Private health offers its cancer screening equipment to “relieve” the public

02/16/2023 at 08:38

TEC


The private hospital sector puffs out its chest: it has 42% of the mammographs, 52% of the MRIs and 32% of the CT scans, and its equipment would allow it to comply with the screening programs recommended by the EU

The private hospital sector it has 42% of the mammographers in Spain, with 52% of the magnetic resonances and 32% of the CT scans. Equipment that can help in the diagnosis and detection of cancer, ensures the Spanish Private Health Alliance (ASPE). As at the time it did with the waiting lists, the employer has launched an offer: collaborate with the National Health System to be able to reach the number of screening tests for breast, cervical and colorectal cancer that the European Union indicates is somewhat which, according to this entity, “is going to be really difficult to achieve in the current conditions of public health“.

ASPE refers to the European Plan to Fight Cancer which establishes that 90% of the population that meets the requirements to undergo a breast cancer screening testcervix or colorectal have access to said program from now to 2025. Also, remember that, in September 2022, the European Commission introduced a new approach with which it intends to increase the scope of early detection tests to more population and in more types of cancer, including lung cancer, prostate cancer and, under certain circumstances, gastric cancer.

“Specialists in oncology have already warned that the figures set by Europe are unaffordable in the current circumstances of public health,” says the employers’ association

It is then that the employers launch an alert: “Specialists in oncology have already warned that the figures set by Europe are unaffordable in the current circumstances of public health, also taking into account that the implantation of the screening programs is uneven in the Spanish territory and that there is little adherence on the part of the population, with the exception of breast cancer, which is better established and has greater participation by women”.

Offer your resources

After the alert, the offer. ASPE “appeals to the health authorities to use all the resources available in the National Health System, including those of the private health provision, in order to comply with the European mandate, taking into account the special relevance early detection of cancer in order to save lives“. The private hospital sector, shells, counts with 42% of the mammographers in Spainwith 52% of the magnetic resonances and 32% of the CT scans, which can help in the diagnosis.

Catalonia, the Balearic Islands, Murcia, Andalusia, Madrid and the Valencian Community have reinforced public-private collaboration to deal with waiting lists, recalls ASPE

The employers’ association of private hospitals points out that they currently “carry out a significant number of preventive tests for breast, cervical and colon and rectal cancer“. And he considers that, having his resources -that is, doing cancer screenings from public health to private- would be “a relief” for the public system and “a benefit” for groups at risk. In addition, it is positioned in early detection lung cancer – the fourth most frequent in Spain and the one that causes the most deaths, according to data from the Spanish Society of Medical Oncology (SEOM) -, prostate cancer, the most frequent in men, and gastric cancer, the fourth deadliest in our country.

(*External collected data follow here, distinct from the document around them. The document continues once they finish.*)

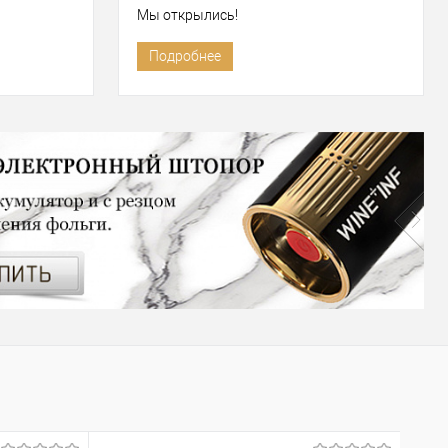
Мы открылись!
Подробнее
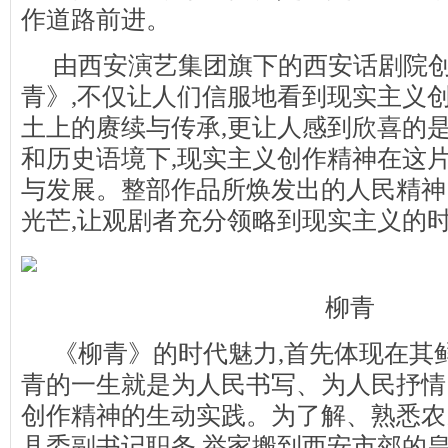
作道路前进。
由西安演艺集团旗下的西安话剧院
青》,不仅让人们信服地看到现实主义
土上的赓续与传承,更让人感到欣喜的是
和历史语境下,现实主义创作精神在这
与发展。整部作品所焕发出的人民精神
光芒,让观剧者充分领略到现实主义的
柳青
《柳青》的时代魅力,首先体现在其
青的一生就是为人民书写、为人民抒情
创作精神的生动实践。为了解、熟悉农
县委副书记职务,举家搬到西安市郊的皇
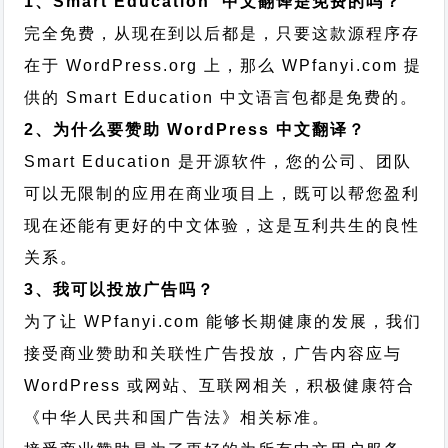
1、Smart Education 中文翻译是免费的吗？
完全免费，从现在到以后都是，只要这款源程序存
在于 WordPress.org 上，那么 WPfanyi.com 提
供的 Smart Education 中文语言包都是免费的。
2、为什么要赞助 WordPress 中文翻译？
Smart Education 是开源软件，您的公司、团队
可以无限制的应用在商业项目上，既可以帮您盈利
现在还能有更好的中文体验，这是互利共生的良性
关系。
3、我可以投放广告吗？
为了让 WPfanyi.com 能够长期健康的发展，我们
接受商业赞助和关联性广告投放，广告内容应与
WordPress 或网站、互联网相关，积极健康符合
《中华人民共和国广告法》相关标准。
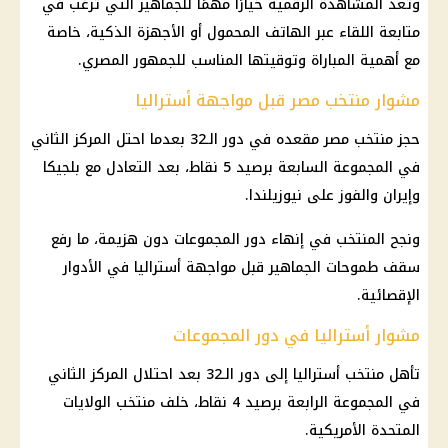
وتعد المشاهدة الرقمية خيارًا مهمًا للجماهير التي ترغب في
متابعة اللقاء عبر الهاتف المحمول أو الأجهزة الذكية، خاصة
مع أهمية المباراة وتوقيتها المناسب للجمهور المصري.
مشوار منتخب مصر قبل مواجهة أستراليا
حجز منتخب مصر مقعده في دور الـ32 بعدما احتل المركز الثاني
في المجموعة السابعة برصيد 5 نقاط، بعد التعادل مع بلجيكا
وإيران والفوز على نيوزيلندا.
ونجح المنتخب في إنهاء دور المجموعات دون هزيمة، ما رفع
سقف طموحات الجماهير قبل مواجهة أستراليا في الأدوار
الإقصائية.
مشوار أستراليا في دور المجموعات
تأهل منتخب أستراليا إلى دور الـ32 بعد احتلال المركز الثاني
في المجموعة الرابعة برصيد 4 نقاط، خلف منتخب الولايات
المتحدة الأمريكية.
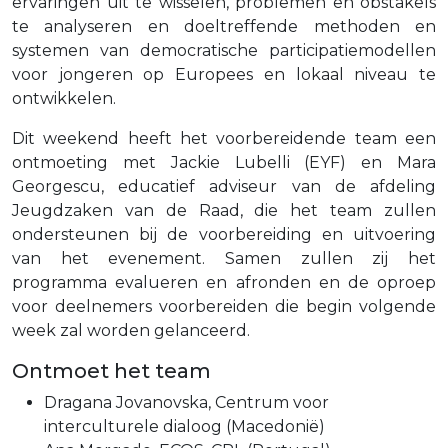
ervaringen uit te wisselen, problemen en obstakels
te analyseren en doeltreffende methoden en
systemen van democratische participatiemodellen
voor jongeren op Europees en lokaal niveau te
ontwikkelen.
Dit weekend heeft het voorbereidende team een
ontmoeting met Jackie Lubelli (EYF) en Mara
Georgescu, educatief adviseur van de afdeling
Jeugdzaken van de Raad, die het team zullen
ondersteunen bij de voorbereiding en uitvoering
van het evenement. Samen zullen zij het
programma evalueren en afronden en de oproep
voor deelnemers voorbereiden die begin volgende
week zal worden gelanceerd.
Ontmoet het team
Dragana Jovanovska, Centrum voor
interculturele dialoog (Macedonië)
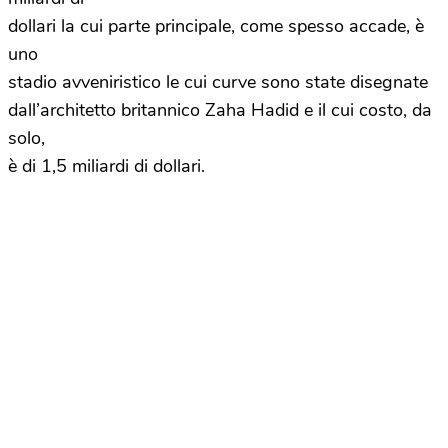
dollari la cui parte principale, come spesso accade, è
uno
stadio avveniristico le cui curve sono state disegnate
dall’architetto britannico Zaha Hadid e il cui costo, da
solo,
è di 1,5 miliardi di dollari.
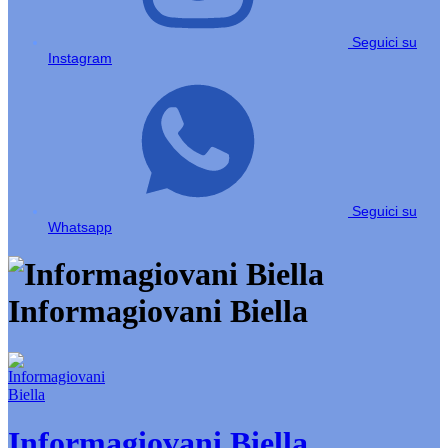
Seguici su
Instagram
Seguici su
Whatsapp
Informagiovani Biella
Informagiovani Biella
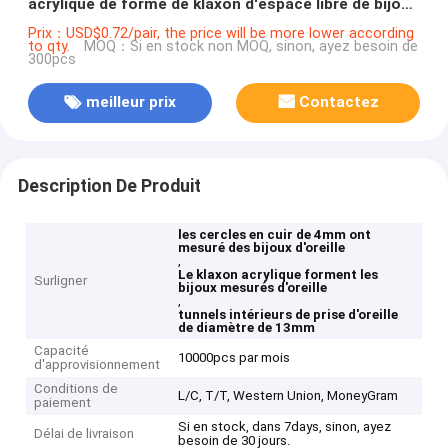
acrylique de forme de klaxon d'espace libre de bijoux
d'oreille
Prix：USD$0.72/pair, the price will be more lower according
to qty.
MOQ：Si en stock non MOQ, sinon, ayez besoin de
300pcs
meilleur prix
Contactez
Description De Produit
les cercles en cuir de 4mm ont
mesuré des bijoux d'oreille
,
Le klaxon acrylique forment les
Surligner
bijoux mesurés d'oreille
,
tunnels intérieurs de prise d'oreille
de diamètre de 13mm
Capacité
10000pcs par mois
d'approvisionnement
Conditions de
L/C, T/T, Western Union, MoneyGram
paiement
Si en stock, dans 7days, sinon, ayez
Délai de livraison
besoin de 30 jours.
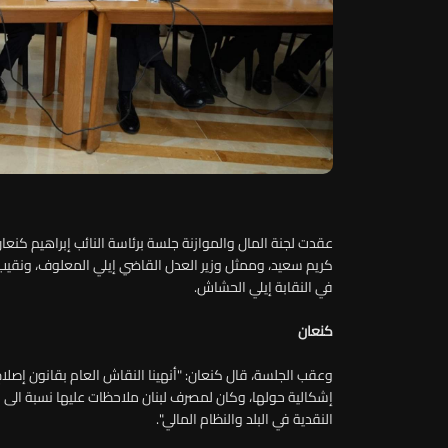
عقدت لجنة المال والموازنة جلسة برئاسة النائب إبراهيم كنعا
كريم سعيد، وممثل وزير العدل القاضي إيلي المعلوف، ونقي
في النقابة إيلي الحشاش.
كنعان
إشكالية حولها، وكان لمصرف لبنان ملاحظات عليها نسبة الى
النقدية في البلد والنظام المالي".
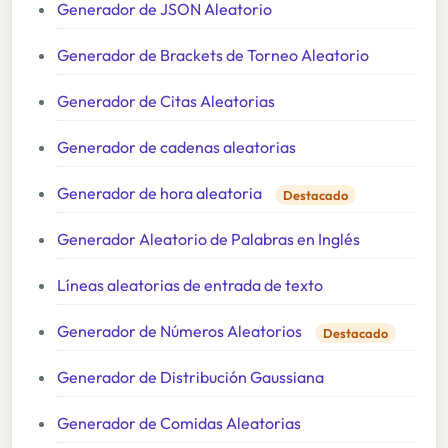
Generador de JSON Aleatorio
Generador de Brackets de Torneo Aleatorio
Generador de Citas Aleatorias
Generador de cadenas aleatorias
Generador de hora aleatoria
Destacado
Generador Aleatorio de Palabras en Inglés
Líneas aleatorias de entrada de texto
Generador de Números Aleatorios
Destacado
Generador de Distribución Gaussiana
Generador de Comidas Aleatorias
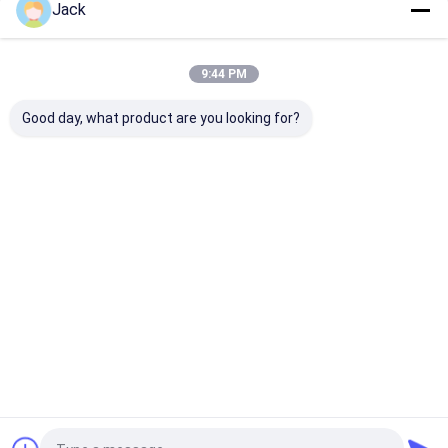
Thuis
Ongeveer
Contacteer
Desktop
Jack
ons
ons
Site
Sitemap
Privacybeleid
Kwaliteit
cbn diamantwiel
China Fabriek.Copyright © 2026
9:44 PM
ZHENGZHOU JINCHUAN ABRASIVES CO., LTD.. All Rights Reserved.
Good day, what product are you looking for?
Thuis
Producten
Video's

To highlight the benefit what it would mean to use their resources, ASPE indicates that most of the autonomous communities have implanted cancer screening programs, although, he reports, “the speed is uneven, as is the adherence of the population”. For this reason, he insists, to achieve the European objectives “it will be necessary to have more material means and a greater number of professionals”.

The sector puffs out and returns to the “worrying waiting lists for surgery and specialized care.” In this context, he cites various regional governments “that rely on the private health infrastructure to try to reduce waiting times for care.” he points to Catalonia, the Balearic Islands, Murcia, Andalusia, Madrid and the Valencian Community which, they say, have strengthened public-private collaboration to deal with this problem.